Parse.ly Crawler

« JavaScript Tracker | Parse.ly Crawler | Parse.ly Dash »

Parse.ly Crawler

What does the Crawler do?

The Parse.ly Crawler is a backend system that makes HTTP requests to your web server in order to download content and metadata from your site pages. In its most typical use, news sites will have their article pages crawled by the crawler so that they may appear as “Posts” inside Parse.ly Dash, and so that other pieces of metadata such as author, section, publication date, image, and topics are automatically extracted.

Technical details about the Crawler

Parse.ly’s Crawler will send out crawl requests to your pages as the pageviews stream in from those URLs. It will crawl your content using the user-agent: Mozilla/5.0 (compatible; parse.ly scraper/0.14; +http://parsely.com). Note that the version field can change over time.

Here are the current set of IP addresses for our Crawler worker machines: 198.61.208.242, 198.61.209.12, 198.61.209.16.

You may be worried about additional load that this crawler might put on your server. This is generally not a concern. The Crawler takes the following steps to be polite to the servers it crawls:

  • It limits the number of concurrent requests it opens to your server to ensure it doesn’t affect your concurrency throughput.
  • It caches articles it has already seen.
  • It introduces a small delay between HTTP requests to ensure the load is spread out.
  • It does not pro-actively spider your site; instead, pages are crawled only as they are visited by users. This way, archived articles that are not visited are not needlessly crawled.

In the first month of integration or so you will see more crawling activity than in future months, as Parse.ly will be loading in older articles that receive occasional visits. This will wane over time.

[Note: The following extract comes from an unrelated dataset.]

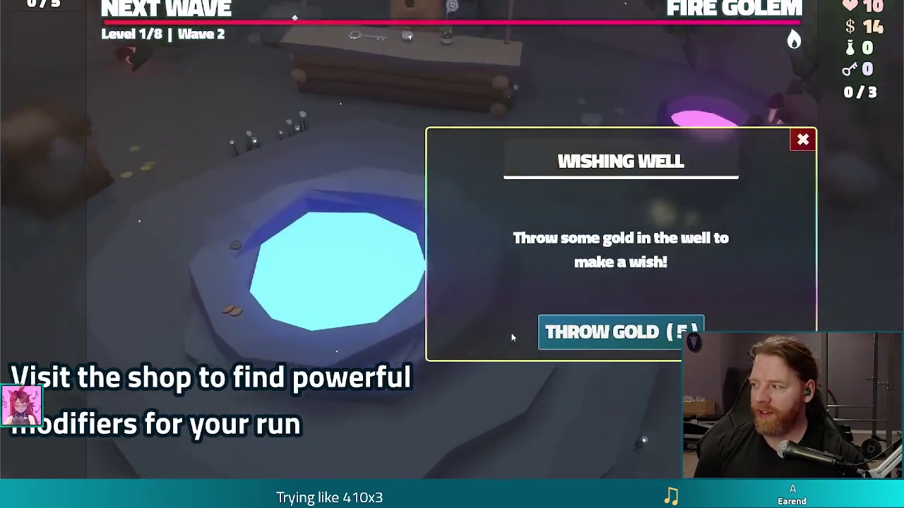
click(644, 337)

Finally, we must emphasize that crawling is an entirely back-end operation. That is, crawling in no way affects the pageload performance of your visitors coming to your site. It is done entirely asynchronously by Parse.ly’s servers “after the fact”.

Crawling through pay walls

Some Parse.ly customers do not have all of their content accessible to the public due to a “pay wall”. In these cases, you must coordinate with our support team to arrange for a special login account, only accessible to our Crawler, which can gain access to your pay wall content. The credentials for this account will only be used by the Crawler and will not be shared with anyone else.

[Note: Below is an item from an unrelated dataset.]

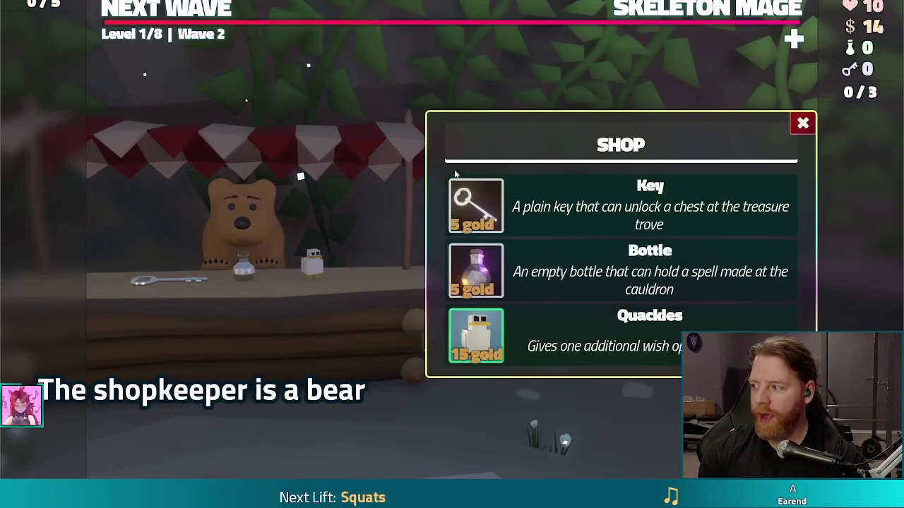
click(480, 212)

Providing Page Attributes Manually

Our typical process is to write a custom crawler for each of our customers. However, you may also provide page attributes manually if they are available in your CMS, which may result in more reliable output from our crawler.

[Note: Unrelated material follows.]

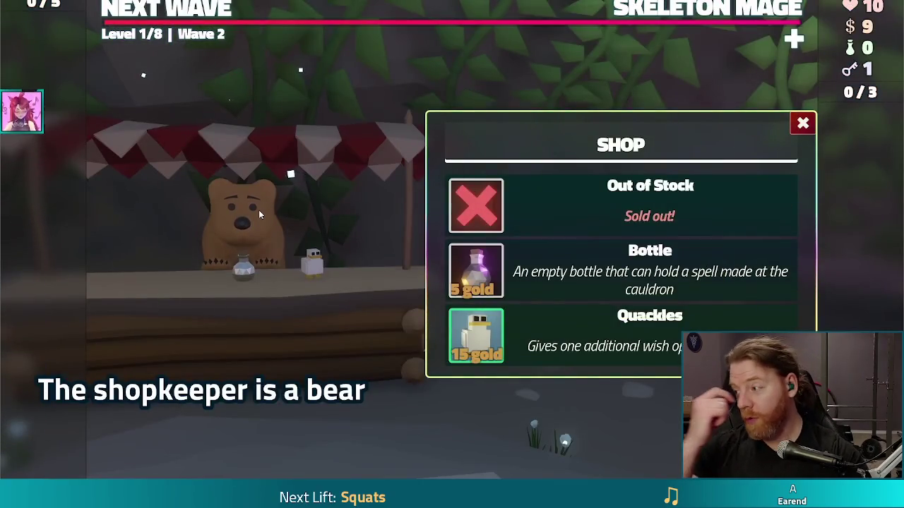
click(259, 210)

We can do this via the parsely-page META tag on your article pages, which can add arbitrary metadata to existing posts.

Here is the integration approach for parsely-page:

  1. Add a META tag to your page with the name “parsely-page” and a content field which is a serialized (and, as needed, quote-escaped) JSON string. For example:
<meta name='parsely-page'
      content='{"title": "Obama gives speech on Iraq",
                "link": "http://nytimes.com/2152/obama-iraq",
                "image_url": "http://nytimes.com/img/2152.jpg",
                "type": "post",
                "post_id": "2152",
                "pub_date": "2011-05-25T13:00:00Z",
                "section": "Politics",
                "author": "Josh Jones",
                "tags": ["election 2012","editorials","obama barack","romney mitt"]
               }'>

Note

Please do not copy-paste the above example directly into your page templates. You must review the Technical Caveats below to ensure that line breaks, string escaping, and literal values are chosen correctly.

  1. Notify the Parse.ly team that the META tag has been integrated. We can confirm that the parsely-page attribute is accessible on all article pages and use this to power our metadata extraction.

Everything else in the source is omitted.